~:*:~ Ninety-Eight ~:*:~

Start from the beginning
                                    

That's where Leona came into the scheme. She knew that I wanted to surprise Jedson at the bar with my confession, so it was her job to verify my excuse for bailing on the night, to monitor Jedson's drinking to ensure his sobriety during my confession, and to generally control the other guys at the table so they don't accidentally mess up my surprise with an ill-timed belch or call to the waitress. I was originally planning on telling them so we could avoid these types of accidents, but Leona was quite certain that they'd spill the beans simply by staring at the front door too often or demanding updates from her as to my ETA. She knew the boys better than I did, so I trusted her judgement.

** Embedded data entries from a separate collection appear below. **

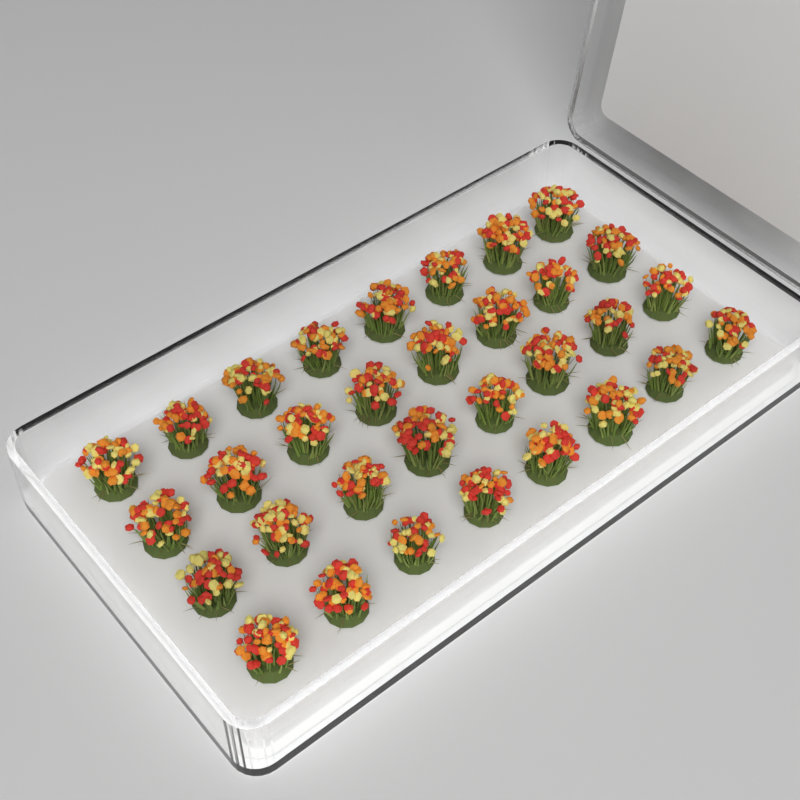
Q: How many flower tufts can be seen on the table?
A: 32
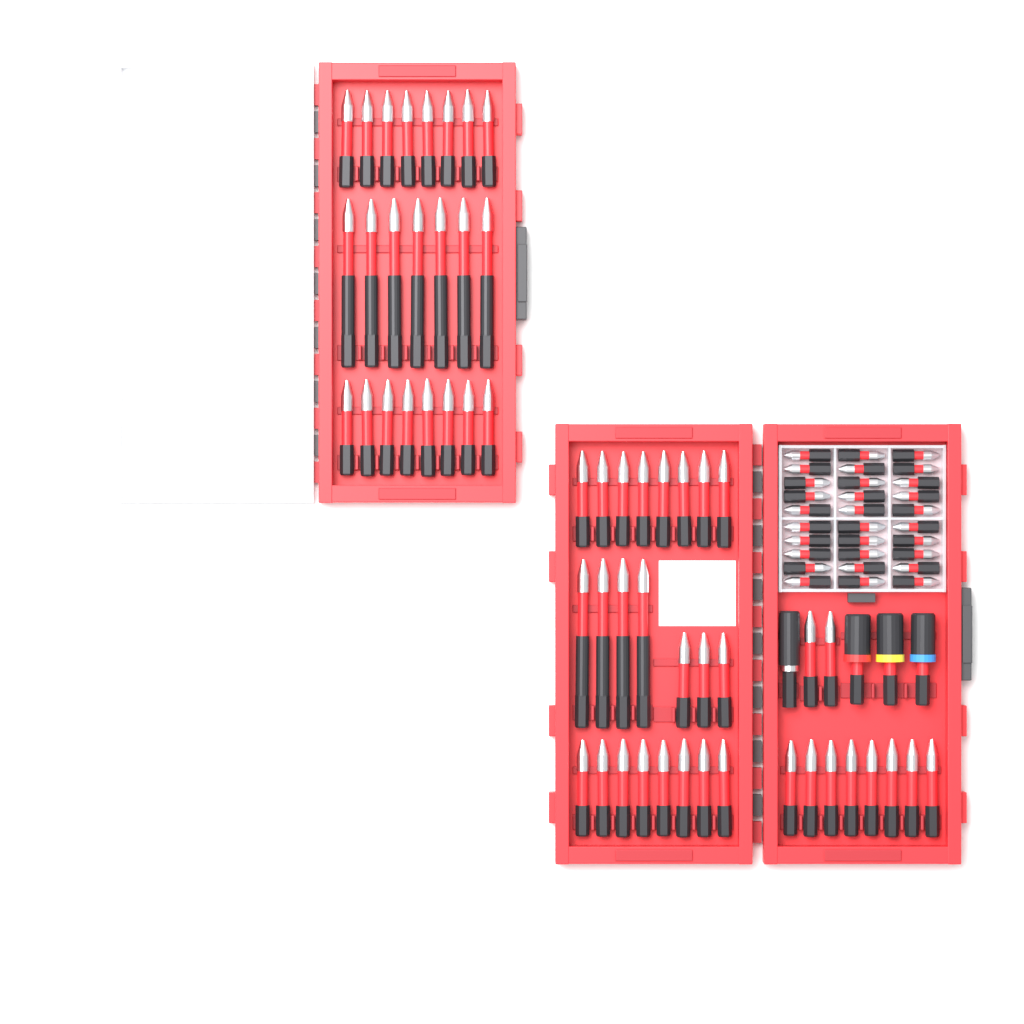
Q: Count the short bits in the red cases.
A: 45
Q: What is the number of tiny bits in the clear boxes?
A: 30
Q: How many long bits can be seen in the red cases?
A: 11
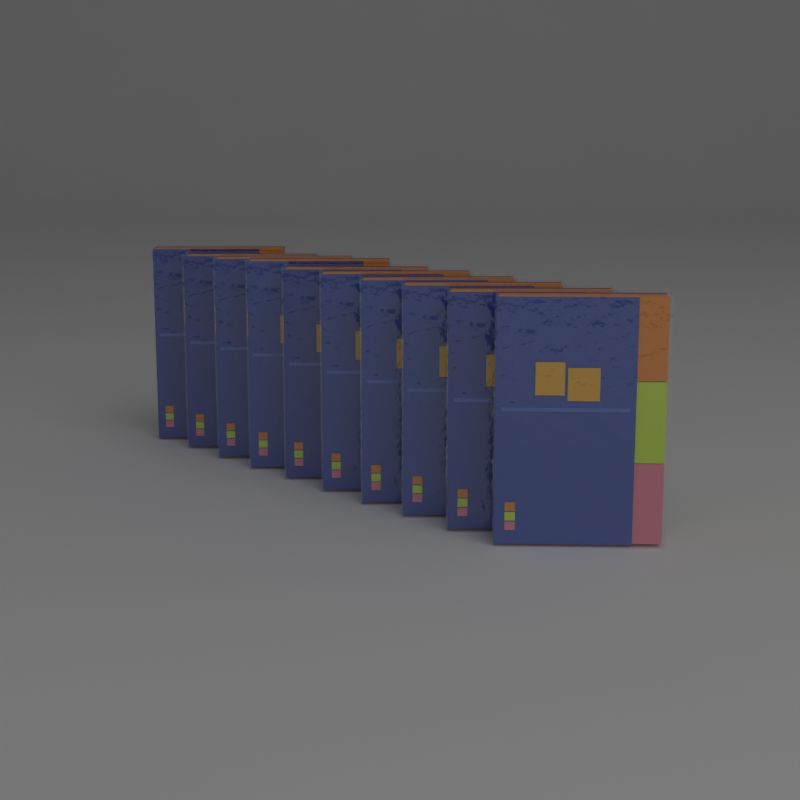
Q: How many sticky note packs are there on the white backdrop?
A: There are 10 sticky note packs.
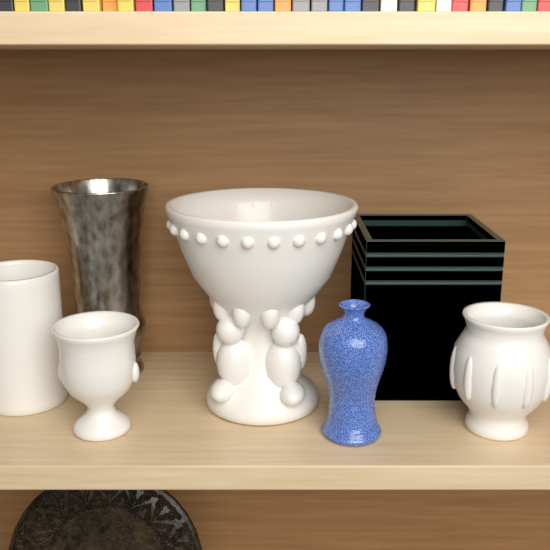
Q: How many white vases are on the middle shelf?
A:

So while they were enjoying their first round, I raced to the flower market to pick up my order of tulips. When the second round began, I was back in my room changing into the suit I wore at my high school graduation. I remember buying it because I thought it made me look more handsome instead of pretty. But looking at myself in the mirror now, I realized that it didn't really change anything about me. I just looked like me... and if that meant people saw me as pretty, then so be it! I'd be the prettiest boy they would ever see in their lifetime, making them all jealous and envious of anyone who gets to stand near me.

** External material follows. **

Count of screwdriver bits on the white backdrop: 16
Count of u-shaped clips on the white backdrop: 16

Progress. I like this self-confidence.

I left my room shortly after that and took a cab to the bar. I texted Leona just before going in to make sure Jedson was still sitting at the table, and not in the bathroom or stumbling out the side door into the alleyway to vomit. When she messaged me an emoji thumbs up, along with about a dozen hearts and a squeal of good luck, I pushed open the front door and boldly marched over to their table in the back corner.

Again, I didn't want an insane audience of strangers witnessing my confession because I wasn't ready for that. So Leona specifically chose a bar that would be fairly empty for a Friday night. She did her homework and found out that two bars down the street were having promotions and parties, so it was more likely that most of the students from campus would be at one of those locations tonight instead of here. I also asked her to pick a booth at the back so I could avoid eye contact with any lingering strangers while I confessed, for they would all be sitting at the bar and at tables behind me.

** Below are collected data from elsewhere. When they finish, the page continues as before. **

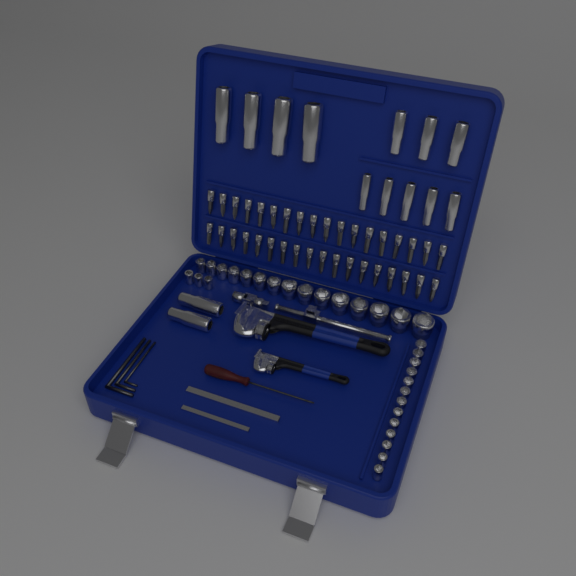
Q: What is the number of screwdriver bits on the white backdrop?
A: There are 36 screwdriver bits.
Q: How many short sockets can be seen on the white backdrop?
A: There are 31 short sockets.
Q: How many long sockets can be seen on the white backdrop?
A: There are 14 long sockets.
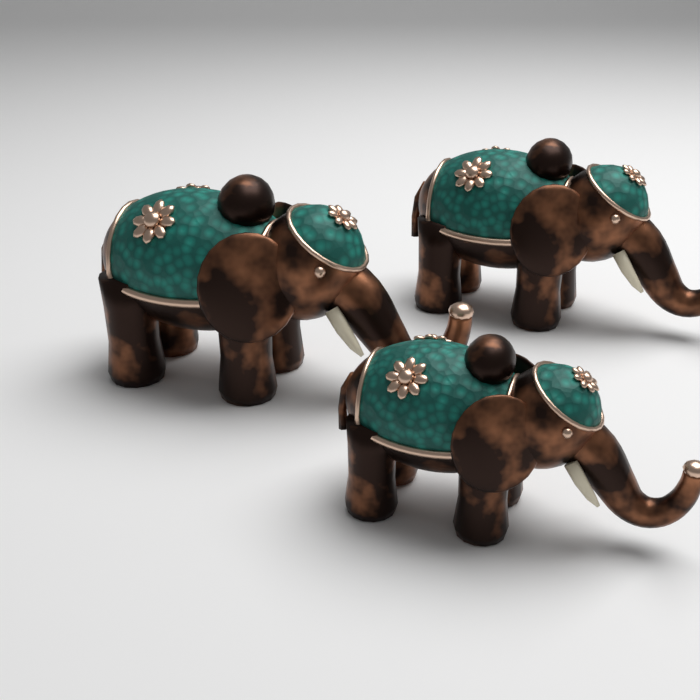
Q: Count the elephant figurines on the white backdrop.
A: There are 3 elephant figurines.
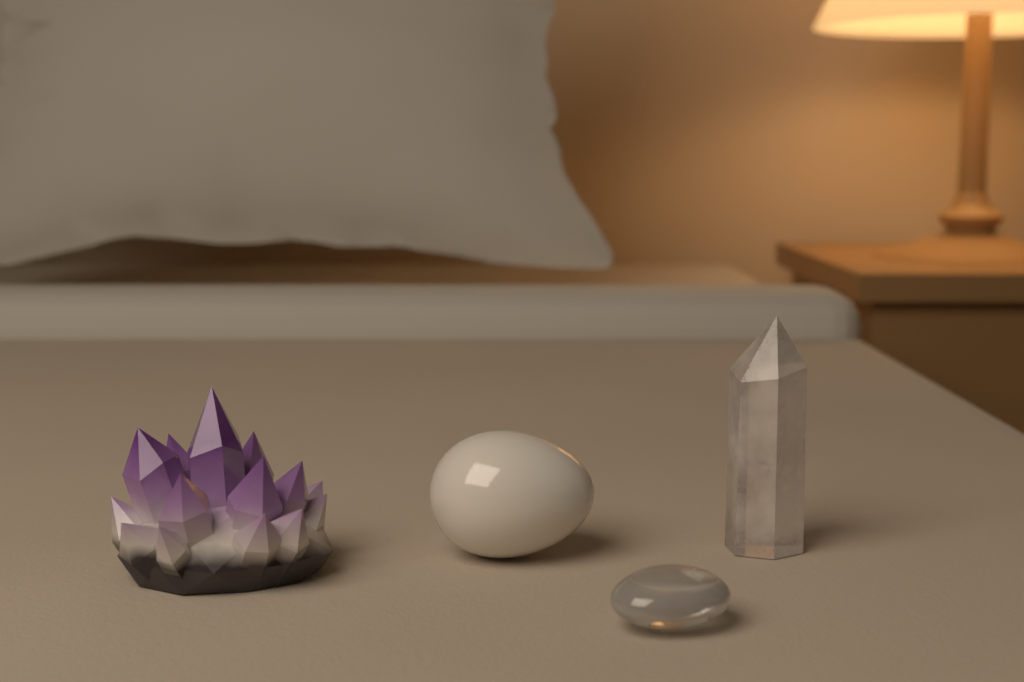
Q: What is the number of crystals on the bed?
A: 4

I could do this. I could do this. I could do this.

Just tell him how you feel, and everything will be alright.

Leona smiled in my direction and spoke loudly to be heard over boys, who were still chatting and oblivious to my approach. "Hey... isn't that Bright?!"

"What?" Jedson caught my name as it left her lips, suddenly becoming hyper aware as he abandoned the conversation and searched the room for me. When his eyes found me, they went wide in wonder and nervous energy. "Holy shit... he looks fucking amazing!" He let slip out, unashamedly.

The rest of the guys fell silent as I stopped in front of their table. All eyes were on me now.

I held the bouquet tightly in one hand as I reached for Jedson with the other. I guided him to stand in front of me, and then took a deep breath to calm my nerves.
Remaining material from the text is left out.